第8話 取材



 窓際の席で、湯気を立てるカップがふたつ。

 昼下がりのカフェは、妙に静かだった。BGMのピアノがやけに遠く、客の数もまばら。

 智久の正面に座っているのはどこか大人びた女性だ。彼女はノートパソコンを開いたまま、目線だけを上げる。


「ほんとに、こうして会うのも久しぶりですね」


「久しぶり、かな。ドラフトのとき以来ですねゆかりさん」


「また一段と大きくなって......男子三日会わざればなんとやら、だっけ。見違えたよ」


 智久は苦笑して、コーヒーをひと口。

 身長はあまり変わっていないのだが、新宮コーチとの特訓で下半身はしっかりしてきたのだろう。


「まだ、忘れられませんか?」


「忘れるわけないですよ。でも最近は受け入れられたのかな、って」


 紫の目が、微かに笑う。

 彼女は智久のことをよく取材していた。出会いは五年前、紫がインターンで智久に取材をしたのが始まりだった。


「智久くん、あのとき結構泣いてましたよね」


「泣いてねぇよ」


「泣いてました」


「汗だよ、汗」


 軽口の応酬に、ふたりの間の空気がやわらぐ。

 紫は頬杖をつき、視線を少し逸らした。


「……でも、あれで終わっちゃったんですよね。私の高校野球の夏も」


「観る側がそんなこと言うなよ」


「取材側でも、ちょっとくらい青春していいじゃないですか」


 智久は、苦笑しながら窓の外を見る。

 秋の光が街路樹に斜めに差して、影を伸ばしていた。


「紫さん、まだ野球追ってるのか?」


「大学出てスポーツ誌に入ってからずっと。高校野球からプロまで、果ては社会人にも取材したかも」


「そりゃ、物好きだな」


「そうかもしれません。でも私の将来設計では智久くんが超一流プレイヤーになって専属にしてもらうつもりだったのに......」


 その言葉に、智久は少し黙る。

 あの試合に勝っていれば怪我もなかったし、一位指名も確実だったはずだ。


(だけど後悔はしてないんだよな)


「紫さん、ところで今日はなんで来たんですか?」

「取材だね。
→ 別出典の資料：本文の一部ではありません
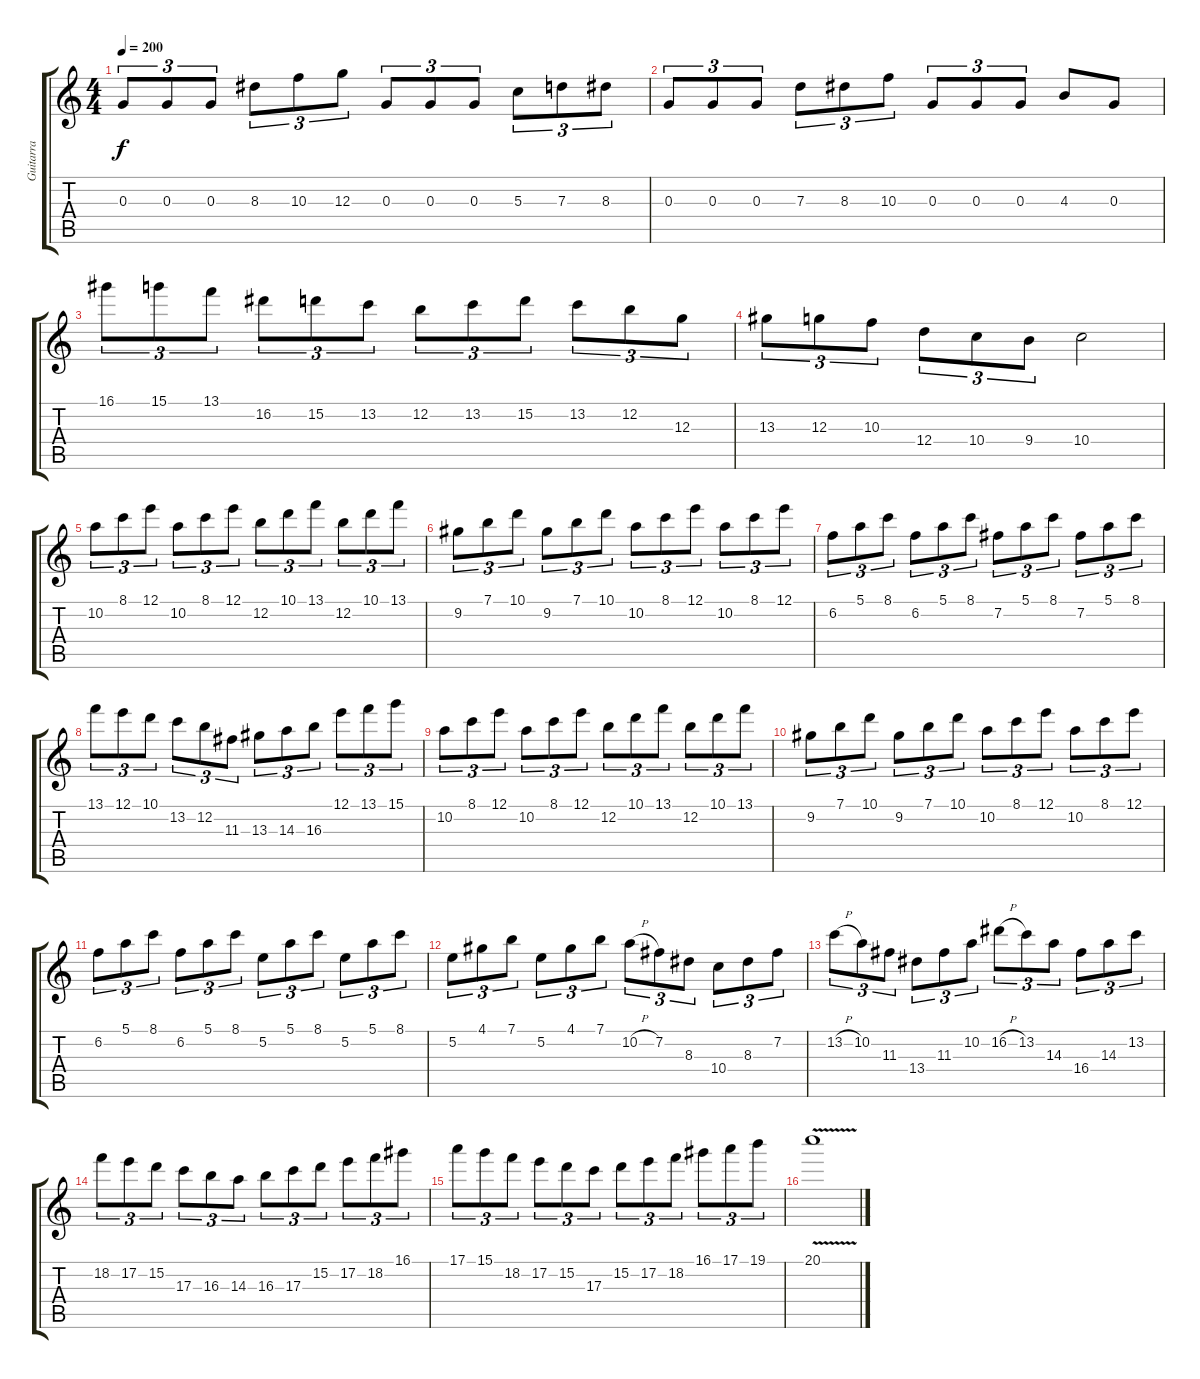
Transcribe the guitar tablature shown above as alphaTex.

\track ("Guitarra" "Guitarra") {instrument distortionguitar}
\staff {score tabs}
\tuning (E4 B3 G3 D3 A2 E2) {hide}
\ts (4 4)
\tempo 200
\clef g2
\ks c
0.3.8{tu (3 2) dy f} 0.3.8{tu (3 2)} 0.3.8{tu (3 2)} 8.3.8{tu (3 2)} 10.3.8{tu (3 2)} 12.3.8{tu (3 2)} 0.3.8{tu (3 2)} 0.3.8{tu (3 2)} 0.3.8{tu (3 2)} 5.3.8{tu (3 2)} 7.3.8{tu (3 2)} 8.3.8{tu (3 2)} |
0.3.8{tu (3 2)} 0.3.8{tu (3 2)} 0.3.8{tu (3 2)} 7.3.8{tu (3 2)} 8.3.8{tu (3 2)} 10.3.8{tu (3 2)} 0.3.8{tu (3 2)} 0.3.8{tu (3 2)} 0.3.8{tu (3 2)} 4.3.8 0.3.8 |
16.1.8{tu (3 2)} 15.1.8{tu (3 2)} 13.1.8{tu (3 2)} 16.2.8{tu (3 2)} 15.2.8{tu (3 2)} 13.2.8{tu (3 2)} 12.2.8{tu (3 2)} 13.2.8{tu (3 2)} 15.2.8{tu (3 2)} 13.2.8{tu (3 2)} 12.2.8{tu (3 2)} 12.3.8{tu (3 2)} |
13.3.8{tu (3 2)} 12.3.8{tu (3 2)} 10.3.8{tu (3 2)} 12.4.8{tu (3 2)} 10.4.8{tu (3 2)} 9.4.8{tu (3 2)} 10.4.2 |
10.2.8{tu (3 2)} 8.1.8{tu (3 2)} 12.1.8{tu (3 2)} 10.2.8{tu (3 2)} 8.1.8{tu (3 2)} 12.1.8{tu (3 2)} 12.2.8{tu (3 2)} 10.1.8{tu (3 2)} 13.1.8{tu (3 2)} 12.2.8{tu (3 2)} 10.1.8{tu (3 2)} 13.1.8{tu (3 2)} |
9.2.8{tu (3 2)} 7.1.8{tu (3 2)} 10.1.8{tu (3 2)} 9.2.8{tu (3 2)} 7.1.8{tu (3 2)} 10.1.8{tu (3 2)} 10.2.8{tu (3 2)} 8.1.8{tu (3 2)} 12.1.8{tu (3 2)} 10.2.8{tu (3 2)} 8.1.8{tu (3 2)} 12.1.8{tu (3 2)} |
6.2.8{tu (3 2)} 5.1.8{tu (3 2)} 8.1.8{tu (3 2)} 6.2.8{tu (3 2)} 5.1.8{tu (3 2)} 8.1.8{tu (3 2)} 7.2.8{tu (3 2)} 5.1.8{tu (3 2)} 8.1.8{tu (3 2)} 7.2.8{tu (3 2)} 5.1.8{tu (3 2)} 8.1.8{tu (3 2)} |
13.1.8{tu (3 2)} 12.1.8{tu (3 2)} 10.1.8{tu (3 2)} 13.2.8{tu (3 2)} 12.2.8{tu (3 2)} 11.3.8{tu (3 2)} 13.3.8{tu (3 2)} 14.3.8{tu (3 2)} 16.3.8{tu (3 2)} 12.1.8{tu (3 2)} 13.1.8{tu (3 2)} 15.1.8{tu (3 2)} |
10.2.8{tu (3 2)} 8.1.8{tu (3 2)} 12.1.8{tu (3 2)} 10.2.8{tu (3 2)} 8.1.8{tu (3 2)} 12.1.8{tu (3 2)} 12.2.8{tu (3 2)} 10.1.8{tu (3 2)} 13.1.8{tu (3 2)} 12.2.8{tu (3 2)} 10.1.8{tu (3 2)} 13.1.8{tu (3 2)} |
9.2.8{tu (3 2)} 7.1.8{tu (3 2)} 10.1.8{tu (3 2)} 9.2.8{tu (3 2)} 7.1.8{tu (3 2)} 10.1.8{tu (3 2)} 10.2.8{tu (3 2)} 8.1.8{tu (3 2)} 12.1.8{tu (3 2)} 10.2.8{tu (3 2)} 8.1.8{tu (3 2)} 12.1.8{tu (3 2)} |
6.2.8{tu (3 2)} 5.1.8{tu (3 2)} 8.1.8{tu (3 2)} 6.2.8{tu (3 2)} 5.1.8{tu (3 2)} 8.1.8{tu (3 2)} 5.2.8{tu (3 2)} 5.1.8{tu (3 2)} 8.1.8{tu (3 2)} 5.2.8{tu (3 2)} 5.1.8{tu (3 2)} 8.1.8{tu (3 2)} |
5.2.8{tu (3 2)} 4.1.8{tu (3 2)} 7.1.8{tu (3 2)} 5.2.8{tu (3 2)} 4.1.8{tu (3 2)} 7.1.8{tu (3 2)} 10.2{h}.8{tu (3 2)} 7.2.8{tu (3 2)} 8.3.8{tu (3 2)} 10.4.8{tu (3 2)} 8.3.8{tu (3 2)} 7.2.8{tu (3 2)} |
13.2{h}.8{tu (3 2)} 10.2.8{tu (3 2)} 11.3.8{tu (3 2)} 13.4.8{tu (3 2)} 11.3.8{tu (3 2)} 10.2.8{tu (3 2)} 16.2{h}.8{tu (3 2)} 13.2.8{tu (3 2)} 14.3.8{tu (3 2)} 16.4.8{tu (3 2)} 14.3.8{tu (3 2)} 13.2.8{tu (3 2)} |
18.2.8{tu (3 2)} 17.2.8{tu (3 2)} 15.2.8{tu (3 2)} 17.3.8{tu (3 2)} 16.3.8{tu (3 2)} 14.3.8{tu (3 2)} 16.3.8{tu (3 2)} 17.3.8{tu (3 2)} 15.2.8{tu (3 2)} 17.2.8{tu (3 2)} 18.2.8{tu (3 2)} 16.1.8{tu (3 2)} |
17.1.8{tu (3 2)} 15.1.8{tu (3 2)} 18.2.8{tu (3 2)} 17.2.8{tu (3 2)} 15.2.8{tu (3 2)} 17.3.8{tu (3 2)} 15.2.8{tu (3 2)} 17.2.8{tu (3 2)} 18.2.8{tu (3 2)} 16.1.8{tu (3 2)} 17.1.8{tu (3 2)} 19.1.8{tu (3 2)} |
20.1{v}.1
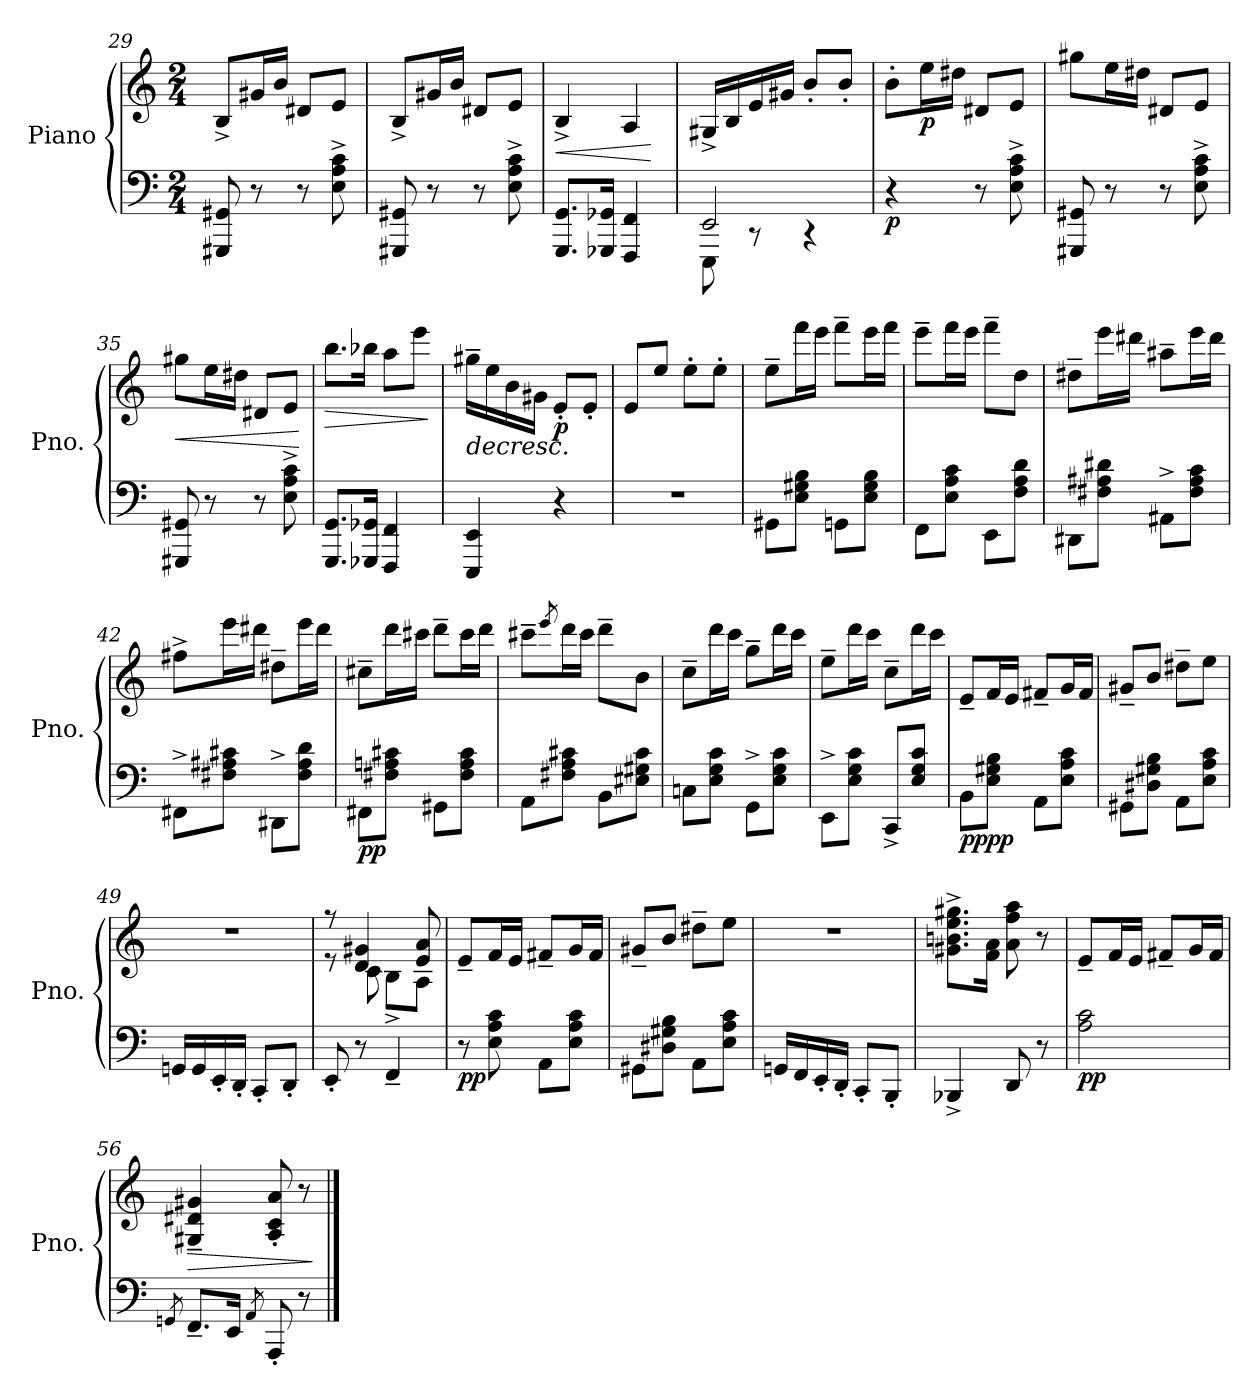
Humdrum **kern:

**kern	**kern	**dynam
*part1	*part1	*part1
*staff2	*staff1	*staff1/2
*I"Piano	*	*
*I'Pno.	*	*
*clefF4	*clefG2	*
*k[]	*k[]	*
*M2/4	*M2/4	*
=29	=29	=29
8GGG#X/ 8GG#X/	8B^/L	.
8r	16g#X/L	.
.	16b/JJ	.
8r	8d#X/L	.
8E\^ 8A\^ 8c\^	8e/J	.
=30	=30	=30
8GGG#X/ 8GG#X/	8B^/L	.
8r	16g#X/L	.
.	16b/JJ	.
8r	8d#X/L	.
8E\^ 8A\^ 8c\^	8e/J	.
=31	=31	=31
!	!	!LO:HP:b
8.GGG/ 8.GG/L	4B^/	<
16GGG-X/ 16GG-X/Jk	.	.
4FFF/ 4FF/	4A/	.
.	.	[
=32	=32	=32
*^	*	*
!	!	!	!LO:DY:b=2
!	!	!	!LO:DY:n=1:b
2EE/	8EEE\	16G#X^/LL	mf mf
.	.	16B/	.
.	8rCC	16e/	.
.	.	16g#X/JJ	.
.	4rCC	8b'/L	.
.	.	8b'/J	.
*v	*v	*	*
!!LO:LB:g=z
=33	=33	=33
!	!	!LO:DY:b=2
4r	8b'\L	p
!	!	!LO:DY:b
.	16ee\L	p
.	16dd#X\JJ	.
8r	8d#X/L	.
8E\^ 8A\^ 8c\^	8e/J	.
=34	=34	=34
8GGG#X/ 8GG#X/	8gg#X\L	.
8r	16ee\L	.
.	16dd#X\JJ	.
8r	8d#X/L	.
8E\^ 8A\^ 8c\^	8e/J	.
=35	=35	=35
!	!	!LO:HP:b
8GGG#X/ 8GG#X/	8gg#X\L	<
8r	16ee\L	.
.	16dd#X\JJ	.
8r	8d#X/L	.
8E\^ 8A\^ 8c\^	8e/J	.
.	.	[
=36	=36	=36
!	!	!LO:HP:b
8.GGG/ 8.GG/L	8.bb\L	>
16GGG-X/ 16GG-X/Jk	16bb-X\Jk	.
4FFF/ 4FF/	8aa\L	.
.	8eee\J	.
.	.	]
=37	=37	=37
!	!	!LO:HP:b
4EEE/ 4EE/	16gg#X~\LL	>
.	16ee\	.
.	16b\	.
.	16g#X\JJ	.
!	!	!LO:DY:b
4r	8e'/L	p
.	8e'/J	.
.	.	]
=38	=38	=38
2r	8e/L	.
.	8ee/J	.
.	8ee'\L	.
.	8ee'\J	.
!!LO:LB:g=z
=39	=39	=39
!	!	!LO:DY:b=2
!	!	!LO:DY:n=1:b
8GG#X\L	8ee~\L	mp mp
8E\ 8G#X\ 8B\J	16fff\L	.
.	16eee\JJ	.
8GGn\L	8fff~\L	.
8E\ 8G#\ 8B\J	16eee\L	.
.	16fff\JJ	.
=40	=40	=40
8FF\L	8eee~\L	.
8E\ 8A\ 8c\J	16fff\L	.
.	16eee\JJ	.
8EE\L	8fff~\L	.
8F\ 8A\ 8d\J	8dd\J	.
=41	=41	=41
8DD#X\L	8dd#X~\L	.
8F#X\ 8A#X\ 8d#X\J	16eee\L	.
.	16ddd#X\JJ	.
8AA#X^\L	8aa#X~\L	.
8F#\ 8A#\ 8c\J	16eee\L	.
.	16ddd#\JJ	.
=42	=42	=42
8FF#X^\L	8ff#X^\L	.
8F#X\ 8A#X\ 8c#X\J	16eee\L	.
.	16ddd#X\JJ	.
8DD#X^\L	8dd#X~\L	.
8F#\ 8A#\ 8d\J	16eee\L	.
.	16ddd#\JJ	.
!!LO:LB:g=z
=43	=43	=43
!	!	!LO:DY:b=2
!	!	!LO:DY:n=1:b
8FF#X\L	8cc#X~\L	p p
8F#X\ 8An\ 8c#X\J	16ddd\L	.
.	16ccc#X\JJ	.
8GG#X\L	8ddd~\L	.
8F#\ 8A\ 8c#\J	16ccc#\L	.
.	16ddd\JJ	.
=44	=44	=44
8AA\L	8ccc#X~\L	.
.	8qeee/	.
8F#X\ 8A\ 8c#X\J	16ddd\L	.
.	16ccc#\JJ	.
8BB\L	8ddd~\L	.
8E#X\ 8G#X\ 8c#\J	8b\J	.
=45	=45	=45
8Cn\L	8cc~\L	.
8E\ 8G\ 8c\J	16ddd\L	.
.	16ccc\JJ	.
8GG^\L	8gg~\L	.
8E\ 8G\ 8c\J	16ddd\L	.
.	16ccc\JJ	.
=46	=46	=46
8EE^\L	8ee~\L	.
8E\ 8G\ 8c\J	16ddd\L	.
.	16ccc\JJ	.
8CC^/L	8cc~\L	.
8E/ 8G/ 8c/J	16ddd\L	.
.	16ccc\JJ	.
=47	=47	=47
!	!	!LO:DY:b=2
!	!	!LO:DY:n=1:b
8BB\L	8e~/L	pp pp
8E\ 8G#X\ 8B\J	16f/L	.
.	16e/JJ	.
8AA\L	8f#X~/L	.
8E\ 8A\ 8c\J	16g/L	.
.	16f#/JJ	.
!!LO:LB:g=z
=48	=48	=48
8GG#X\L	8g#X~/L	.
8D#X\ 8G#X\ 8B\J	8b/J	.
8AA\L	8dd#X~\L	.
8E\ 8A\ 8c\J	8ee\J	.
=49	=49	=49
!	!	!LO:DY:b=2
!	!	!LO:DY:n=1:b
16GGn/LL	2r	mf mf
16GG/	.	.
16EE'/	.	.
16DD'/JJ	.	.
8CC'/L	.	.
8DD'/J	.	.
=50	=50	=50
*	*^	*
8EE'/	8re	8rff	.
8r	4d/ 4g#X/	8c\	.
4FF~/	.	8B^\L	.
.	8e/ 8a/	8A\J	.
=51	=51	=51	=51
!	!	!	!LO:DY:b=2
!	!	!	!LO:DY:n=1:b
*	*v	*v	*
8r	8e~/L	p p
8E\ 8A\ 8c\	16f/L	.
.	16e/JJ	.
8AA\L	8f#X~/L	.
8E\ 8A\ 8c\J	16g/L	.
.	16f#/JJ	.
=52	=52	=52
8GG#X\L	8g#X~/L	.
8D#X\ 8G#X\ 8B\J	8b/J	.
8AA\L	8dd#X~\L	.
8E\ 8A\ 8c\J	8ee\J	.
!!LO:LB:g=z
=53	=53	=53
!	!	!LO:DY:b=2
!	!	!LO:DY:n=1:b
16GGn/LL	2r	mf mf
16FF/	.	.
16EE'/	.	.
16DD'/JJ	.	.
8CC'/L	.	.
8BBB'/J	.	.
=54	=54	=54
4BBB-X^/	8.g#X\^ 8.bn\^ 8.ee\^ 8.gg#X\^L	.
.	16f\ 16a\Jk	.
8DD/	8a\ 8ff\ 8aa\	.
8r	8r	.
=55	=55	=55
!	!	!LO:DY:b=2
!	!	!LO:DY:n=1:b
2A\ 2c\	8e~/L	p p
.	16f/L	.
.	16e/JJ	.
.	8f#X~/L	.
.	16g/L	.
.	16f#/JJ	.
=56	=56	=56
8qGGn/	.	.
!	!	!LO:HP:b
8.FF~/L	4G#X/~ 4d#X/~ 4g#X/~	>
16EE/Jk	.	.
8qAA/	.	.
8AAA'/	8A/' 8c/' 8a/'	.
8r	8r	.
.	.	]
==	==	==
*-	*-	*-
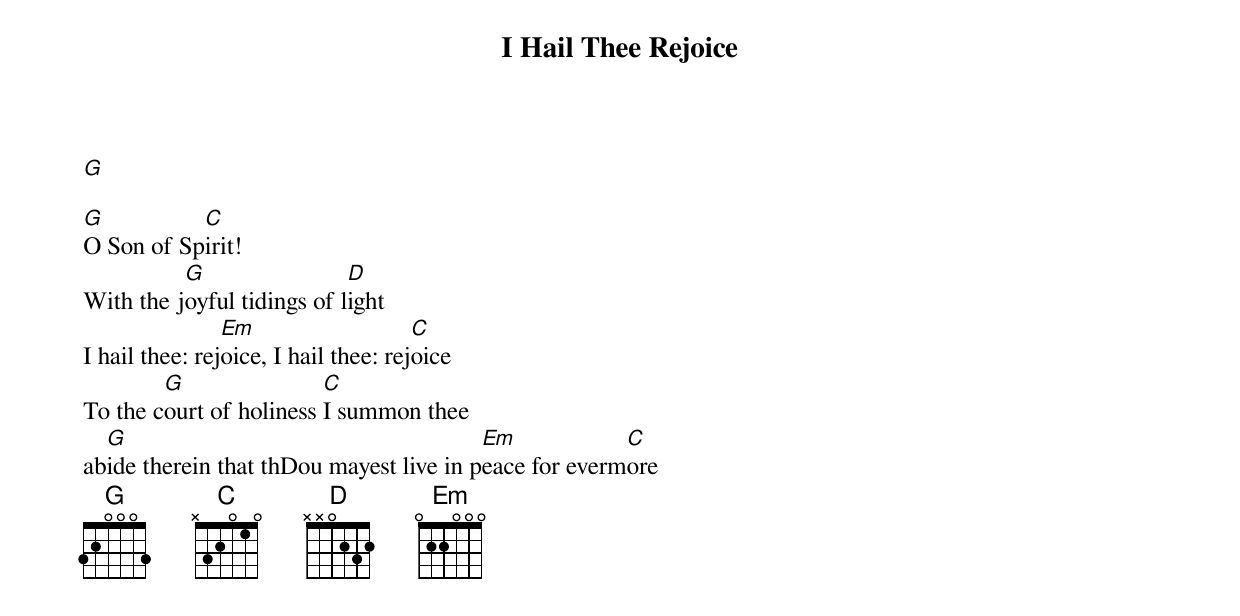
{title: I Hail Thee Rejoice}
ルーキー特集」

「俺?中浜のとことか行ったらめちゃ売れますよ」


 紫はキーボードに置いた手を止める。

 智久の方をじっと見て首を横に振った。


「まずアポが取れません。それにマイナー雑誌にとっては落ちぶれた人ほど記事にしやすいんですよ」

「お前......」

「わわっ、お、怒らないでください。冗談ですよ」


 ふっと笑い合って、再び静寂が落ちる。

 智久にとって紫のことは友人だと思っている。負けると同時に離れていった大手マスコミや記者と違う。絶頂期の前から今までずっと取材を続けている信用できる雑誌社だ。

 

 紫のコーヒーは、もう冷めかけていた。

 智久は店員を呼んで、おかわりを頼む。


「あ、ありがとう......」

「全然、俺らの仲じゃないですか」


 その一言に、紫がわずかに笑みをこぼした。

 笑いながら、どこか寂しげに。


「ねぇ智久くん。もしあの試合、勝ってたらどうなってたと思います?」


「まあそこそこの選手になってそこそこで終わってたよ」


「そんな即答することなの?」


「俺が活躍できたのは高校生相手だったから。そこで天狗になってたらもっとだめになってたかもしれない」


 紫はしばらく考えこむように黙った。

 カップの縁を指でなぞりながら、静かに言う。


「……そうやって、自分でちゃんと終わらせられる人、好きです」

「ん?」


「記事の話です。まとめやすいってこと」

「はいはい、取材ね」


 ふたりの笑い声が重なった。

 その音だけが、午後の店内に小さく響く。


 紫はメモ帳を閉じて、立ち上がる。


「今日の分、ちゃんと記事にします」


「いいのか? 雑談しかしてねぇぞ」


「それでいいんです。てきとうに付け足しておけばいい感じになります」


 店を出ると、風が少し冷たかった。

 智久は空を見上げ、紫が去っていく背中を見送る。

 ふと、彼女の残したコーヒーの香りが鼻をかすめた。


「ああ、頑張らなきゃな。見てくれている人がいるんだから」


 つぶやいた声は風に紛れ、すぐに消えた。